- _Provided passage_
######

- Large-cap tech is undervalued. Big tech companies are mature enough that you can value them based on their current financials. But every one of these companies is run by a crazy visionary who has already scrapped the whole company’s model at least once. Bet on that happening again.
- AdTech isn’t dead yet. The current shakeout makes sense: any time you see several tech companies of roughly the same size doing roughly the same thing, it’s not really a tech business. And the adtech companies that are bleeding revenue and employees are the ones with armies of salespeople and creaky infrastructure.
- Virtual Reality will go through a short, painful bubble/bust cycle, driven by games and/or porn. But we’re still very early. VR will recover from the bust and become a major entertainment and communications medium.
- Augmented Reality is already going through the bust part of that cycle because of Pokemon Go. But it will recover, and probably before VR: AR is less limited by hardware, and can support lower production values. It’s also easier to apply practically: “Google, but for whatever you’re looking at”
- Good active managers will still generate consistent alpha after fees, but more of the alpha will migrate to late-stage private company investing, not public company investing.
- Quarterly datapoints will matter less. Five-year theses and real-time data will matter more. Once a quarter is too short a timeframe to measure how well a company is executing. What investor wouldn’t kill for a monthly time series of Snapchat DAUs from the last two years, to see if the slowdown coincided with their Android issues or with Instagram Stories. New developments happen intraquarter, but they only make sense in the context of a longer plan.

######

- _To-do list_
1 – Extract the portion of the tech predictions starting at "- Good active" and ending at "public company investing.".
2 – According to the tech predictions, what is causing Augmented Reality to go through the bust part of its cycle already?
The data that comes after the tech predictions isn't needed for anything here.

(A block of data)

######

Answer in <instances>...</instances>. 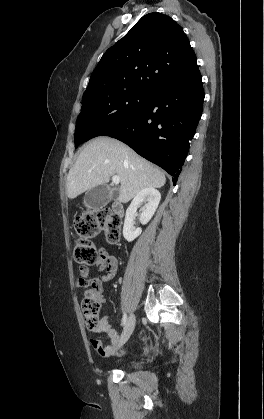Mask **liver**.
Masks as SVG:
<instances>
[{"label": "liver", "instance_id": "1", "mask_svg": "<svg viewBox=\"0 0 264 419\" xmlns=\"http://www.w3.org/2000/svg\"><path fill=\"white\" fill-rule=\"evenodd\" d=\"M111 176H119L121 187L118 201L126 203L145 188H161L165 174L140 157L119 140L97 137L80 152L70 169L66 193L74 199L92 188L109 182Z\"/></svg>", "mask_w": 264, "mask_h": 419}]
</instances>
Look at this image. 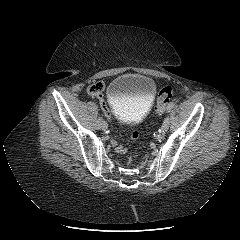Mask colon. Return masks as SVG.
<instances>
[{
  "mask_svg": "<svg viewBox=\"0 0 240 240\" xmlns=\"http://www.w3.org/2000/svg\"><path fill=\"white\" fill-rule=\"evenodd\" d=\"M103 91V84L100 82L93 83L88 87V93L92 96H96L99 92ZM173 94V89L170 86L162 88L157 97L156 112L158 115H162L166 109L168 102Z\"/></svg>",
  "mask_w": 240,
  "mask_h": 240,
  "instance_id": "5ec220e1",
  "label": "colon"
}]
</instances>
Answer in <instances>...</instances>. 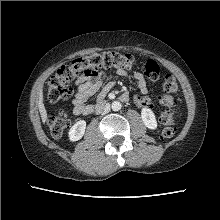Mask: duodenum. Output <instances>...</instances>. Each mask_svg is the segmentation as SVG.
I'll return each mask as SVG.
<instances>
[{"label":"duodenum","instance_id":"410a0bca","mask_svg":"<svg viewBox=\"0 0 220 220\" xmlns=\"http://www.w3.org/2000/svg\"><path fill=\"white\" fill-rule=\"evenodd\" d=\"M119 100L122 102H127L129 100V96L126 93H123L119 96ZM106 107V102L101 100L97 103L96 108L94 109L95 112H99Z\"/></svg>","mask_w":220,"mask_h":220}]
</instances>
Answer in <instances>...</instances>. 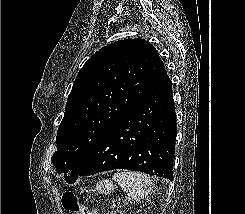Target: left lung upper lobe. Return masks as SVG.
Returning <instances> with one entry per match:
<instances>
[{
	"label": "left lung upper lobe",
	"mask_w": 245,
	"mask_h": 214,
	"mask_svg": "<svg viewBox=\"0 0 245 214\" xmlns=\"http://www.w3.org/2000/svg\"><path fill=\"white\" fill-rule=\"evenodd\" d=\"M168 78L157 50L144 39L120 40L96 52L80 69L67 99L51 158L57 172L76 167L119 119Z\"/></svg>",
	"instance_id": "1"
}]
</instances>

######

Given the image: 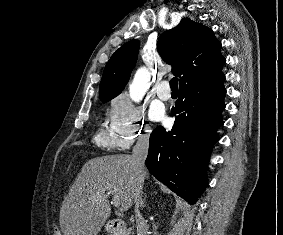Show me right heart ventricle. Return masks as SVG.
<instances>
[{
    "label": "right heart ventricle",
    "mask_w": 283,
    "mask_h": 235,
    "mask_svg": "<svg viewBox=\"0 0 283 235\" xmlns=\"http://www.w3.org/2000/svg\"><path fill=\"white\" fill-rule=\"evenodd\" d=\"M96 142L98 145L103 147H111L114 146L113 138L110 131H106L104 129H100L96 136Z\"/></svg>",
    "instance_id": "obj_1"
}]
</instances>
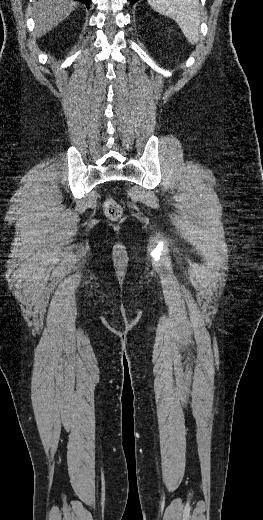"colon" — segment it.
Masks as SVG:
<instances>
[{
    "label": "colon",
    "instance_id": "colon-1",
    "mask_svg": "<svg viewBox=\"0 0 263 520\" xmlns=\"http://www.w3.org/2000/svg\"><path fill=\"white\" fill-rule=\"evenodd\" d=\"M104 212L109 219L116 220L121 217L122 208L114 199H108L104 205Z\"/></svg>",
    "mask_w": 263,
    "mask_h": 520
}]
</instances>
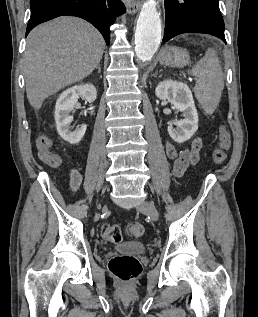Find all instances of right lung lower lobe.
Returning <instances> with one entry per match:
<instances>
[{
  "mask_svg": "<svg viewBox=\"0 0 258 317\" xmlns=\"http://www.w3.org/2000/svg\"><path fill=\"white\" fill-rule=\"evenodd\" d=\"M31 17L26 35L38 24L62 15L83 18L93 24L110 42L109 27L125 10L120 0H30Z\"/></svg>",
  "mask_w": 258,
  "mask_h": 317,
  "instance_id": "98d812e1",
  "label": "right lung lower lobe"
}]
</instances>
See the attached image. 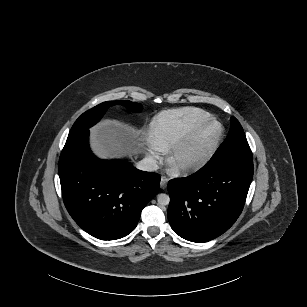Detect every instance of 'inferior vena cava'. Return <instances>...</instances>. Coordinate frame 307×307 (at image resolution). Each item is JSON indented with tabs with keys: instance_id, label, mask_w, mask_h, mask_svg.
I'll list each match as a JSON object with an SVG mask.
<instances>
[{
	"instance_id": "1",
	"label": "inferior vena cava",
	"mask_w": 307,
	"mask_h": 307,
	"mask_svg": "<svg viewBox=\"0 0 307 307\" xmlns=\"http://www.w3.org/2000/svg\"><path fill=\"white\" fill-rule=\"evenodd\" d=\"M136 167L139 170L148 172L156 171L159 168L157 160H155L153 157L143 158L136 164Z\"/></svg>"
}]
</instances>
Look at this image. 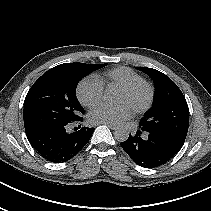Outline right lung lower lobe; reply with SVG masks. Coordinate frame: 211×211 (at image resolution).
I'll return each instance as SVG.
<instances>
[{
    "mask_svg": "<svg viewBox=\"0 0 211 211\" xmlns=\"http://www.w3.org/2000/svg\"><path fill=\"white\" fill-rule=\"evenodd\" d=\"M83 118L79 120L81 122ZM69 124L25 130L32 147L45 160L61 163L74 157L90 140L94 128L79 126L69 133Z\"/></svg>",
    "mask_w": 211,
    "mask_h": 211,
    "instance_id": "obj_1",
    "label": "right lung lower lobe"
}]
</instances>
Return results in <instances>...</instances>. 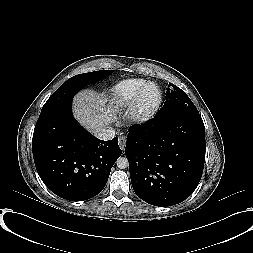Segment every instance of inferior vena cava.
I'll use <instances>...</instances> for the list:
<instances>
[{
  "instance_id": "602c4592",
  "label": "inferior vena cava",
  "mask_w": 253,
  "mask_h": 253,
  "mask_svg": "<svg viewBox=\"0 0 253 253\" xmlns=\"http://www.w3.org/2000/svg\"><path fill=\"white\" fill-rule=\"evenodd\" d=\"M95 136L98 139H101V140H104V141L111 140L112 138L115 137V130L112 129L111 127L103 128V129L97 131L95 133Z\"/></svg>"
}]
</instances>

######

- _Answers given_
1 –
- Good active managers will still generate consistent alpha after fees, but more of the alpha will migrate to late-stage private company investing, not public company investing.

2 – Pokemon Go.